A short summary of common property issues requiring legal assistance includes:
- Real estate—the lease or purchase of property
- Equipment—the rental or purchase of equipment necessary to successfully do your job
- Embezzlement—how to avoid it and what to do when it happens at your clinic
- ADA compliance—managing issues around accessibility laws for which you may have responsibility, but limited expertise
PARTNERSHIP AND MEMBER AGREEMENTS (OR DISPUTES)
Practices are dynamic. The needs, goals, and motivation levels at the start of a professional relationship may be profoundly different than at the end of a relationship. At the rosy outset of a relationship, partners often don’t want to think through the possible changing needs of partners. Developing successful agreements includes objective, long-term thinking and planning for a variety of outcomes that might crop up, such as purchases, sales or mergers of clinics, or the impact of a death or divorce of a partner.
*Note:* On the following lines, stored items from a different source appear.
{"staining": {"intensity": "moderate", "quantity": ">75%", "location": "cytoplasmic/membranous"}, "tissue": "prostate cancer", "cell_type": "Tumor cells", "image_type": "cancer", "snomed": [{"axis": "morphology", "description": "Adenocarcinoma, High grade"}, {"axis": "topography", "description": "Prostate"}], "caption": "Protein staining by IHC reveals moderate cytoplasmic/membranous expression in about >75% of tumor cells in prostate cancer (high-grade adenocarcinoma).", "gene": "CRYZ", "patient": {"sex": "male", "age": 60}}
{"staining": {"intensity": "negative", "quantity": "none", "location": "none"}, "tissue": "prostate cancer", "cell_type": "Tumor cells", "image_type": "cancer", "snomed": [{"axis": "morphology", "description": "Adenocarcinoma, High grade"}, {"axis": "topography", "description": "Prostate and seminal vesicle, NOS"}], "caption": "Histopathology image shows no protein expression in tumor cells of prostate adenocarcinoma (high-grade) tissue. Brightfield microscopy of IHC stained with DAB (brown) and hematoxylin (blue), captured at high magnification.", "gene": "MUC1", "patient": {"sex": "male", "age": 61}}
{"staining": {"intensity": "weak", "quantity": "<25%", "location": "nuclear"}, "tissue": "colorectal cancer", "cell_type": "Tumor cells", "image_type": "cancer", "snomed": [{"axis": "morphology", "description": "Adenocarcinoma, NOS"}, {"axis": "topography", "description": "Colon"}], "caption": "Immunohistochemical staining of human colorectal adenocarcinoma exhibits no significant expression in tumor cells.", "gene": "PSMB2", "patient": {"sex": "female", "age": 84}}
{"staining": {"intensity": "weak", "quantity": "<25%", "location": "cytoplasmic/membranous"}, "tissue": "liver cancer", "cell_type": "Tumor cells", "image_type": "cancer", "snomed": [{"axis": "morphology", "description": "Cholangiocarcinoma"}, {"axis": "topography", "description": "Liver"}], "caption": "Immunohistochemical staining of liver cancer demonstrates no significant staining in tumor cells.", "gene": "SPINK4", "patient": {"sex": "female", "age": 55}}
The foresight and experience to know what situations can crop up will help create the most clear partnership documents when changes take place.
Also, younger physicians often ask about a demonstrated path to partnership. With this in mind, some additional considerations for agreements include whether a member is or can become:
- An equity partner vs. non-equity partner
- A junior partner vs. a senior partner with voting rights
The sale of a practice (or a percentage buyout) at the end of a career is likely the most complex transaction a physician will ever face. The agreement—and its impact on related others— should be carefully considered with the help of an experienced professional. Legal counsel who is able to prepare the appropriate documents may start with a boilerplate document but may also explore the many customizable options possible in order to pin down clear executional details. A successful exit strategy may be 12–18 months in the planning; don’t make the mistake of investing time in this pivotal stage of your career without legal support.
Most physicians have met that stubborn patient who has long avoided going to the doctor when what they need most is the care of a professional. Similarly, make sure you’ve covered your bases and that you get the legal help you need to keep you in the exam room and out of the court room.